LINCOLN SQUARE — Karina Rivera was a straight-A student at Waters Elementary when her family moved, hoping to make her commute to Lane Tech shorter.
Rivera's older brother attended Lane, and with her good grades, she thought she'd be a shoo-in.
"I didn't get in," she said. "I felt like I let my family down."
Rivera's story is a familiar one across the city, where thousands of kids try for a small number of spots at selective-enrollement schools. A trio of aldermen hopes to change that.
Alds. Pat O'Connor (40th), Ameya Pawar (47th) and Tom Tunney (44th) are knocking down the boundaries between their wards to build a K-12 school system across their North Side neighborhoods, with Amundsen and Lake View high schools as the focal points of their efforts.
The aldermen announced their plan Saturday at Amundsen, 5110 N. Damen Ave., speaking to a packed crowd of parents representing more than a dozen area public and parochial grammar schools.
The initiative, Grow-Community, is an expansion of Pawar's Grow 47, which he established shortly after taking office in 2011. The goal: Strengthen neighborhood schools in order to attract and keep families in the ward by removing the stress of applying to selective enrollment and magnet schools.

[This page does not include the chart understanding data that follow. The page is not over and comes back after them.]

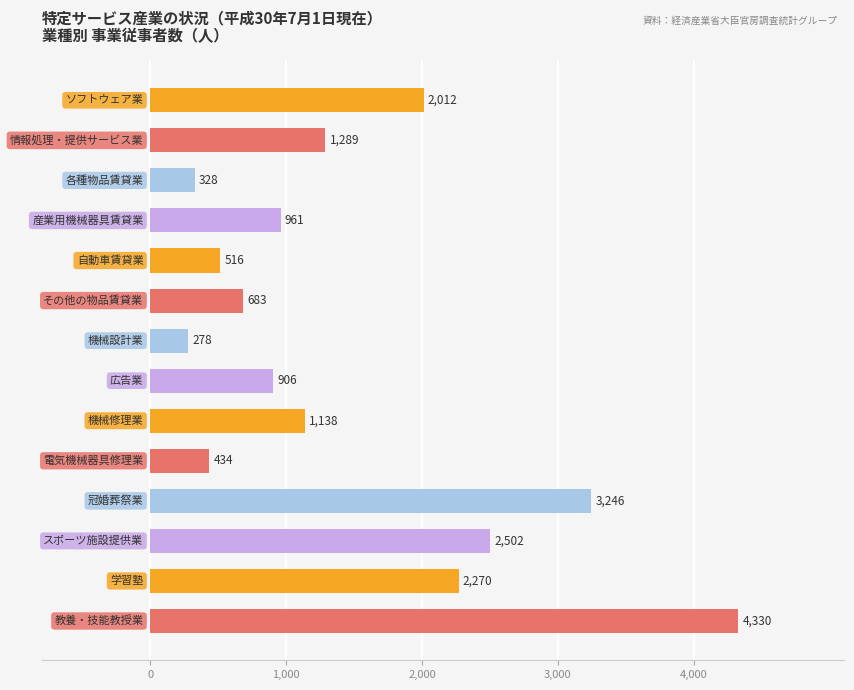

How many bars are there in total?

14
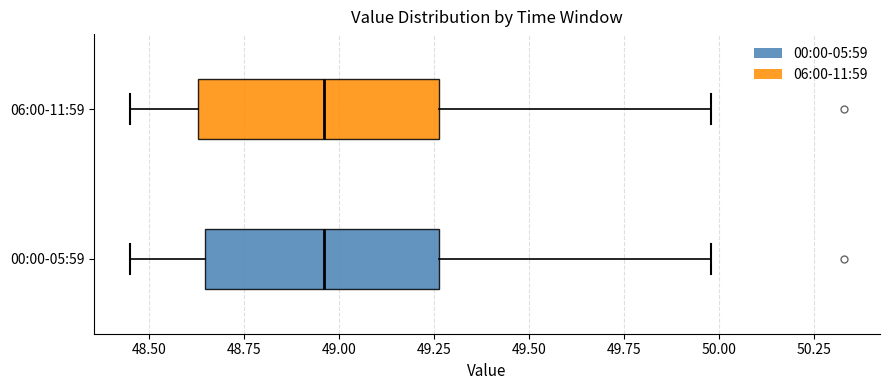

Reading bottom to top, transcribe this box plot: for each box, give where its median line is, the range the box spans, and where its two whiskers end, as read against the x-axis. The values are not printed on the chart, so give them approximately, as read against the axis.

00:00-05:59: median 48.95, box 48.65 to 49.25, whiskers 48.45 to 50.00
06:00-11:59: median 48.95, box 48.65 to 49.25, whiskers 48.45 to 50.00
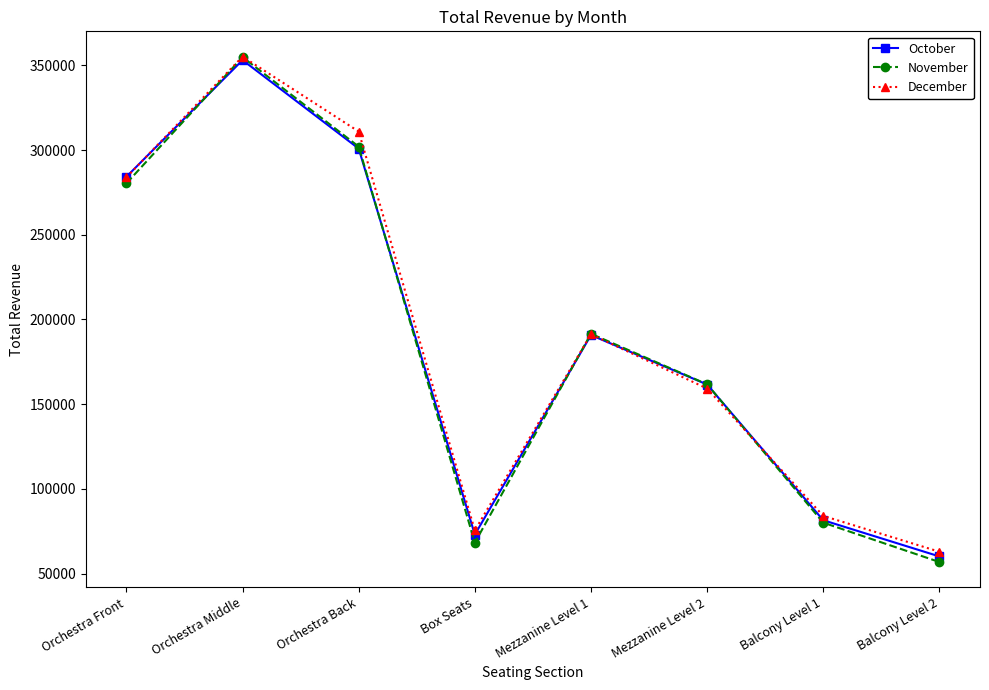

Which series changed the most between Orchestra Middle and Mezzanine Level 2?

December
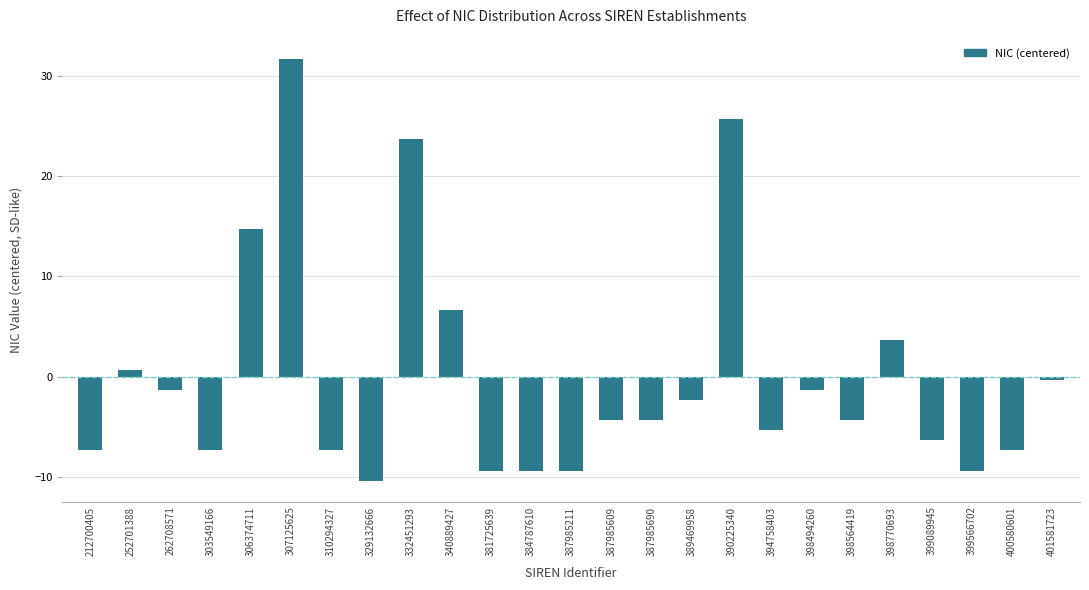

Reading left to right, what are all the values shown in this chart?

212700405=-7.3	252701388=0.7	262708571=-1.3	303549166=-7.3	306374711=14.7	307125625=31.7	310294327=-7.3	329132666=-10.3	332451293=23.7	340889427=6.7	381725639=-9.3	384787610=-9.3	387985211=-9.3	387985609=-4.3	387985690=-4.3	389469958=-2.3	390225340=25.7	394758403=-5.3	398494260=-1.3	398564419=-4.3	398770693=3.7	399089945=-6.3	399566702=-9.3	400580601=-7.3	401581723=-0.3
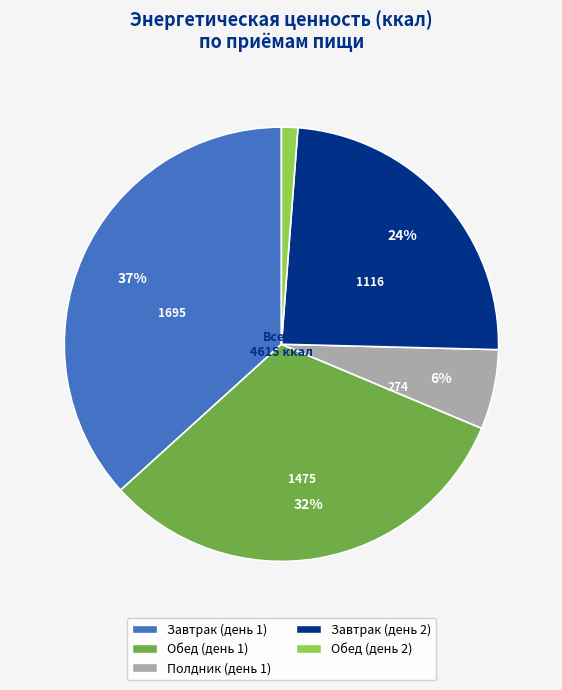

Is there a majority slice in this chart?

No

"What I didn't realize when we started Grow 47 was how feeder [elementary] schools were split between high schools," Pawar said.
Grade schools in both the 47th and 40th wards send students to Amundsen, which was re-mapped into O'Connor's ward, and Lake View's attendance boundaries spread across the 47th and 44th wards.
"It's about maximizing our buying power ... and saying this is good for our community not respecting ward boundaries," O'Connor said of teaming up with Pawar and Tunney.
Their combined efforts will include prioritizing Amundsen and Lake View as the recipients of Tax Increment Financing funds for capital improvements; lobbying the Board of Education and the mayor for resources and curriculum programs; and linking schools' "Friends of" groups across wards.
The aldermen are also exploring the creation of an "impact fee" on new development similar to the one that generates funds for Open Space, which pays for park improvements and the creation of public spaces.
"We need to start changing the dialogue about high school. We've created this idea that only certain high schools are worth attending," said Pawar, referring to the city's selective enrollment high schools. "It doesn't make sense ... to make kids feel like they've failed in the eighth grade."
Rivera, who spoke at the Saturday event, is now a 16-year-old sophomore at Amundsen, which wasn't on her radar when she applied for Lane Tech.
She ultimately enrolled and earned a spot in the school's International Baccalaureate program.
"Now my mom says, 'My baby's a Viking,'" she said.
"This is not an indictment of selective enrollment schools. But families look at them as all or nothing and they're not," O'Connor said. "What we wanted to create was additional options."
The key, everyone agreed, is getting elementary students and their parents inside Amundsen and Lake View for a first-hand look at the schools rather than relying on what O'Connor referred to as "folklore."
"My ears are open, my arms are open, the doors of the school are open," said Lake View principal Scott Grens. "Come on in."
The collective power of the three aldermanic offices isn't enough to manufacture the sort of school system most suburban families enjoy, Pawar said.
"You need to match our political will with community support," Pawar told those gathered at Amundsen. "That's what it's going to take — without you it isn't going to happen."
Top-rated elementary schools like Bell, Coonley, Blaine and Nettlehorst weren't great until parents made them so, he said.
"It's the same thing with the high schools," said Pawar.
Anna Pavichevich, Amundsen principal, thanked the aldermen for "having the fortitude to step forward and say, 'This is right.'"
"At this point," she added, "it's all about everybody holding hands and jumping into the pool together."
Wendy Vasquez is one parent willing to make that leap.
"I have a seventh-grade daughter," which she called a "great conversation starter" at social gatherings.
"Everyone wants to talk about the stress of seventh grade," said Vasquez.
Given the uncertainty of the selective enrollment process, Vasquez began taking a closer look at Amundsen a year ago.
"It feels a lot like the small town high school I went to in all the best ways," said Vasquez, who eventually joined the board of Friends of Amundsen.
Amundsen is now tied for her daughter's top choice of school, said Vasquez.
"Not her back-up," she emphasized. "Top choice. She'll be well cared for. We're not stressed at our house anymore."